Supplied material below:
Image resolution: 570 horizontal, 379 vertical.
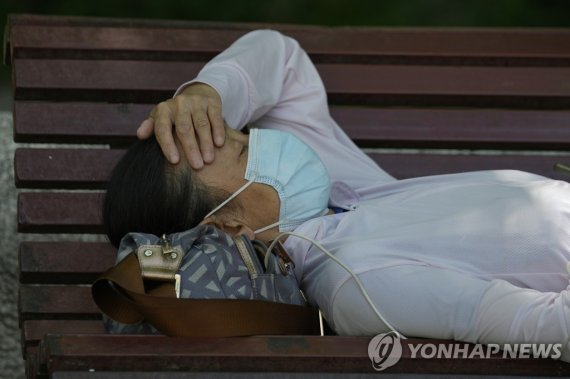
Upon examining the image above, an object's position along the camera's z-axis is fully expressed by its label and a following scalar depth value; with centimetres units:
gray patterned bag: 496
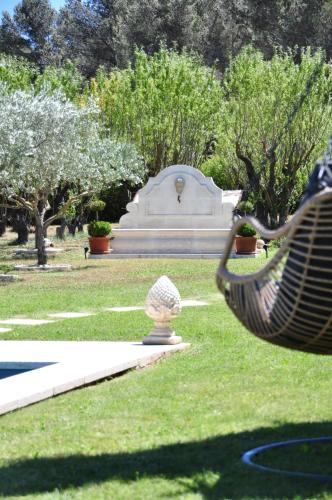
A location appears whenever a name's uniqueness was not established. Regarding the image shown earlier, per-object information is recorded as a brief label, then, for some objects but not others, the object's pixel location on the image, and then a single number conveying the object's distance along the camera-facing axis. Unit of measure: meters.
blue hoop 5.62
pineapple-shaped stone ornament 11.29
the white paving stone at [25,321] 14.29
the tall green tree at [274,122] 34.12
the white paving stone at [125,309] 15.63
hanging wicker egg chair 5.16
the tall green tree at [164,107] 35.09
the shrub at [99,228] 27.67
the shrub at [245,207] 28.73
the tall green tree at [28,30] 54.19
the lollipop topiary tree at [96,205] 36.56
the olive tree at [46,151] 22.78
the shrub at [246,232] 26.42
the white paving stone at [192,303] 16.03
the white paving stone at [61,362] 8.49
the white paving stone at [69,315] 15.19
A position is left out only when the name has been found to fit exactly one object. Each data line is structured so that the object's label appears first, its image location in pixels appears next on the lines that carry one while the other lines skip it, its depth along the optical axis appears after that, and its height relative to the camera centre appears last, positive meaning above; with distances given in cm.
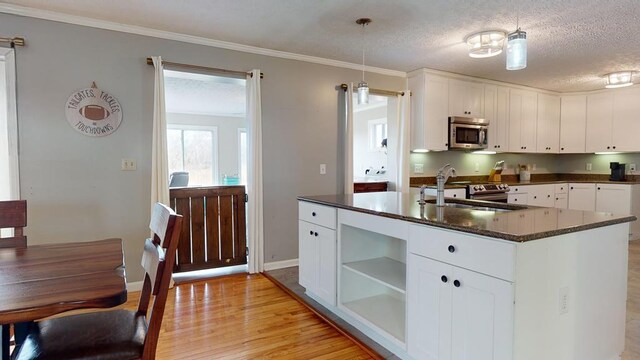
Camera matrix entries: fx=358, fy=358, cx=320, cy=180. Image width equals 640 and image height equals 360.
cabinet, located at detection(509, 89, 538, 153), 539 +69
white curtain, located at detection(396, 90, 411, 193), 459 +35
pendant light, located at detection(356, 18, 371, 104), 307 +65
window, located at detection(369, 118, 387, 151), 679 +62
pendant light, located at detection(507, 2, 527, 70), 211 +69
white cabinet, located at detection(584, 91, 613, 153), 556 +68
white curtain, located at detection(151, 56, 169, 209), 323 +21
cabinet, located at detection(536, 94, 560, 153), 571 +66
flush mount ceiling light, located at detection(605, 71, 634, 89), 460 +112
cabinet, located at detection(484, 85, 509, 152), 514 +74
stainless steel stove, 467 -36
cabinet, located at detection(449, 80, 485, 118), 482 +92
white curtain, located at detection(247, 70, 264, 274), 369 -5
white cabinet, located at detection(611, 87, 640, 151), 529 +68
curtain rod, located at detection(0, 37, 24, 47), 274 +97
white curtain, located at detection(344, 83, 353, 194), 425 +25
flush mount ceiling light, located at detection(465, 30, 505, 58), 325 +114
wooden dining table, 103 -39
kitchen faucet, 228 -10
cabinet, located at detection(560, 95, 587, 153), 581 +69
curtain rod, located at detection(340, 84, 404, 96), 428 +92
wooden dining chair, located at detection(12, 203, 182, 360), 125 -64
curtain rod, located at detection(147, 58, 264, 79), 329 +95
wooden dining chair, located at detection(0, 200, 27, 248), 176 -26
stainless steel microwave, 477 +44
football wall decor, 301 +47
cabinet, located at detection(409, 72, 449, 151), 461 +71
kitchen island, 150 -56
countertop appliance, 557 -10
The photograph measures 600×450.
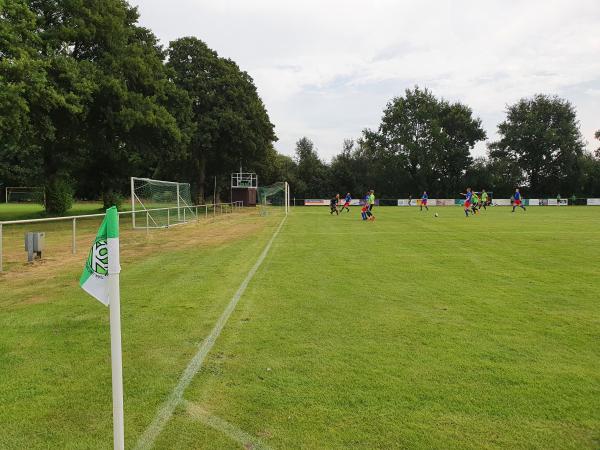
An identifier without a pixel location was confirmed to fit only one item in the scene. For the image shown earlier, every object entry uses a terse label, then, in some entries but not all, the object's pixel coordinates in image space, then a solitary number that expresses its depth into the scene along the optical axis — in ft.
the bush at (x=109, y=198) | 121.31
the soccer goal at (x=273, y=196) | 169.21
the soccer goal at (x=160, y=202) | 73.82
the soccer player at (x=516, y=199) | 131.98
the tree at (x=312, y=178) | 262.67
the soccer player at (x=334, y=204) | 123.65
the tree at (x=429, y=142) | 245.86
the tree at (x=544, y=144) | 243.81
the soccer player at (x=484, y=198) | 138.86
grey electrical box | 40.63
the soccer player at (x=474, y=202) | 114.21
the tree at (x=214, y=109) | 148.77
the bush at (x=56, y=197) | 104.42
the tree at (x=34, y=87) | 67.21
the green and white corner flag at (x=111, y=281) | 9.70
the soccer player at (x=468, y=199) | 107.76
End of Supplied material.
Supplied material below:
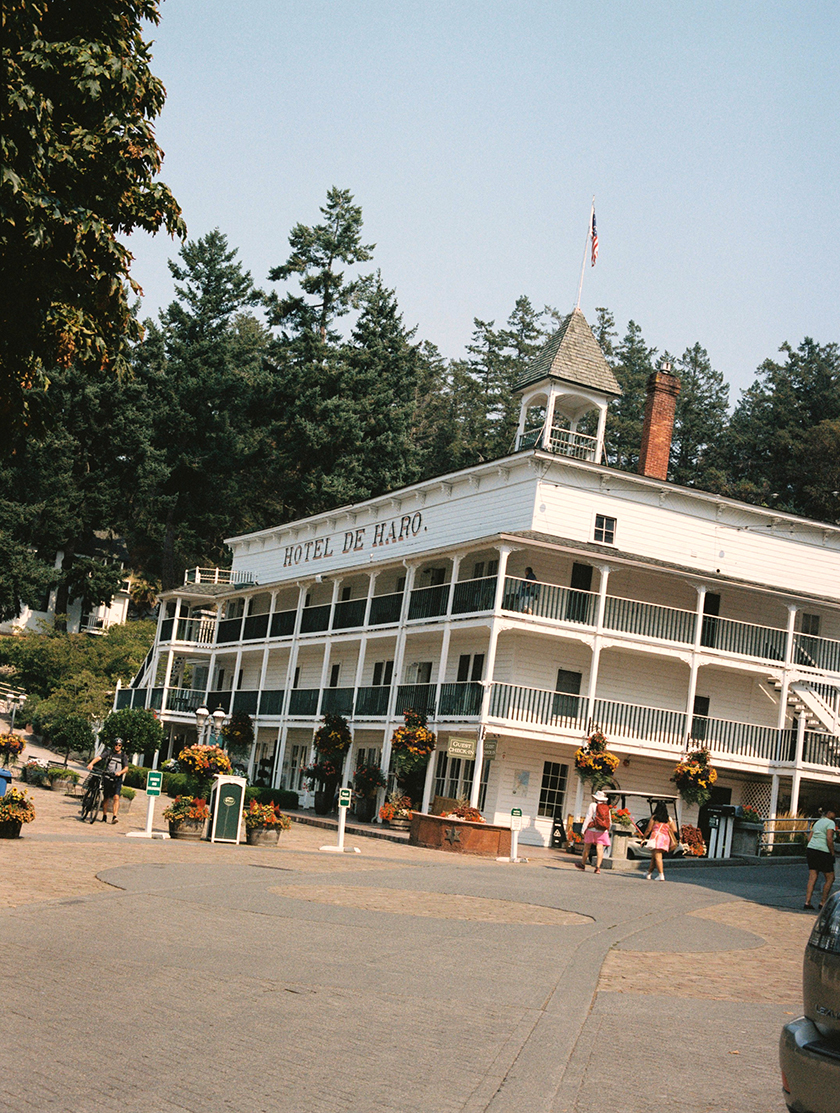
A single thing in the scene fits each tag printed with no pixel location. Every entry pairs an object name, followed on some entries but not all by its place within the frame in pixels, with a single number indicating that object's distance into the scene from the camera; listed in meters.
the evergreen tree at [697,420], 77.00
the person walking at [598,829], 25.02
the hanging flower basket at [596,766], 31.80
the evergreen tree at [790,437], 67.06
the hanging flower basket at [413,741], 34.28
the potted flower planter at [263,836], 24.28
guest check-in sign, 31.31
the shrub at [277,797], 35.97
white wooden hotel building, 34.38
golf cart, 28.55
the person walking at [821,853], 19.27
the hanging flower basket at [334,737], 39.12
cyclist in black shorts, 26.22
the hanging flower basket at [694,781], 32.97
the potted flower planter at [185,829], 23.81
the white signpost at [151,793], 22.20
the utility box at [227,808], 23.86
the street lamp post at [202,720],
End of Supplied material.
Supplied material below:
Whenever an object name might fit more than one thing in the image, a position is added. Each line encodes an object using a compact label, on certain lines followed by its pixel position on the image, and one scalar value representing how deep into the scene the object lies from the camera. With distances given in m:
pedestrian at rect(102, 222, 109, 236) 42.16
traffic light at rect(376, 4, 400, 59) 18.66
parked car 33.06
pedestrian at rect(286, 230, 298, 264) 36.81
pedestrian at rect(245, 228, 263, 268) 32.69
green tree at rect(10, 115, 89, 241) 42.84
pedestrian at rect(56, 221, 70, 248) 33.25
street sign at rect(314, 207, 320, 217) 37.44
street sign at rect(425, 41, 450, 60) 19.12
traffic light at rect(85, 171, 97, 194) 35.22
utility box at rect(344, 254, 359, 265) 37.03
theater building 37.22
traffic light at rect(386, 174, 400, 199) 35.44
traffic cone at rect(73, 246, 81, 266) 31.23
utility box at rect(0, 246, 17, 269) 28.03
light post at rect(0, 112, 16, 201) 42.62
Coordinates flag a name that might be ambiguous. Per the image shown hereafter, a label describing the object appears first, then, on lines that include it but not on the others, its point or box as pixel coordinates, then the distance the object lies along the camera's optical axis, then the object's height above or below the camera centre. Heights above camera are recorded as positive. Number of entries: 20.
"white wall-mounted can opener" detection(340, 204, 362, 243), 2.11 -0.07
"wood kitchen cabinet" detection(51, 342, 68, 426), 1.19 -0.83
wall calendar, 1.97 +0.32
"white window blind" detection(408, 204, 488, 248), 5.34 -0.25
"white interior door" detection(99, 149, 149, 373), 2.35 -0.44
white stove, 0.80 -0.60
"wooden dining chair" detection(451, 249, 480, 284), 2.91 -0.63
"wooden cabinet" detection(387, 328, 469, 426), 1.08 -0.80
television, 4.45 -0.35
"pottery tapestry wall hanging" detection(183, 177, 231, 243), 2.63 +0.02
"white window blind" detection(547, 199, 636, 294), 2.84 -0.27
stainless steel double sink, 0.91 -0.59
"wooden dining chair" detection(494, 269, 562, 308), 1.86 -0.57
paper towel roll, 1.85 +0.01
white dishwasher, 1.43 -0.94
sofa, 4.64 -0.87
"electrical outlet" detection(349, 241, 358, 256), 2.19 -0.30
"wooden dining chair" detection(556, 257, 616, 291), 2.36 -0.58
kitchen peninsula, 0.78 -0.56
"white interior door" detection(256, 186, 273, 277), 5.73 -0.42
End of Supplied material.
The entries above hold a line with "white wooden hotel building, 34.38" and a later line with "the street lamp". Write out exactly those lines and all lines between, nothing more.

white wooden hotel building, 34.38
golf cart, 28.55
the person walking at [821,853], 19.27
the hanging flower basket at [334,737], 39.12
cyclist in black shorts, 26.22
the hanging flower basket at [694,781], 32.97
the potted flower planter at [185,829], 23.81
the white signpost at [151,793], 22.20
the utility box at [227,808], 23.86
the street lamp post at [202,720],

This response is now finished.